今まで散々自信を持って、効果の無い対策を実施していながら、この期に及んで“様々、複雑、絡み合って”の3語で、議論(責任)から逃れようとする姿は大変醜い限りです。
若い夫婦の経済支援や、仕事と育児を両立させやすい職場環境づくりなど、官民が強い危機感を持って対策を講じていくしかない。(政治部 鷹尾洋樹)

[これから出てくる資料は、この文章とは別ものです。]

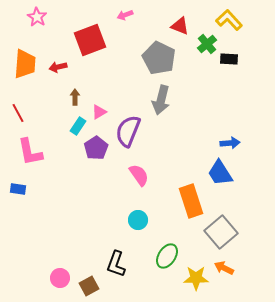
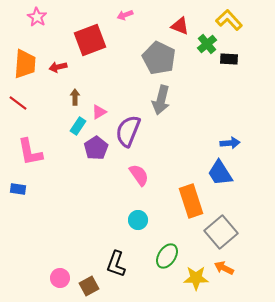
red line: moved 10 px up; rotated 24 degrees counterclockwise
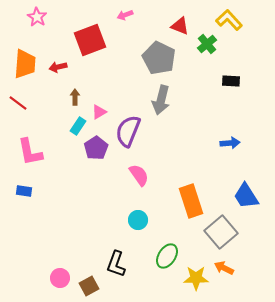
black rectangle: moved 2 px right, 22 px down
blue trapezoid: moved 26 px right, 23 px down
blue rectangle: moved 6 px right, 2 px down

この段になっても、なお、今までと同じ対策しか口にすることが無いと言う人間に、もはや存在価値はありません。「いくしかない」という“投げやり”な言い草からは、もはややる気も考える気も感じられません。
自分たち(官・学・マスコミ)だけで、“民”を無視して対策を決定・実行したくせに、大失敗をした挙げ句に、こう言う時だけ“官民”と言って、“民”に責任を転嫁する卑劣さ、図々しさには怒りを禁じ得ません。今頃「危機感」とは遅すぎます。
彼の言っていることは、誤りを認めたくないので“思考回路”のスイッチを切ったと言うことです。スイッチを切った人間はもう要りません。
本来なら、このような無能でやる気の無い記者は、社内に存在する余地はないはずです。そういう記者が平気で存在する新聞社は、競争に敗れて市場から消えるはずです。
それにも関わらず、そういう新聞社・新聞・記者が存在し続けるのは、日本の新聞市場が健全な自由競争の市場で無いことを物語っていると思います。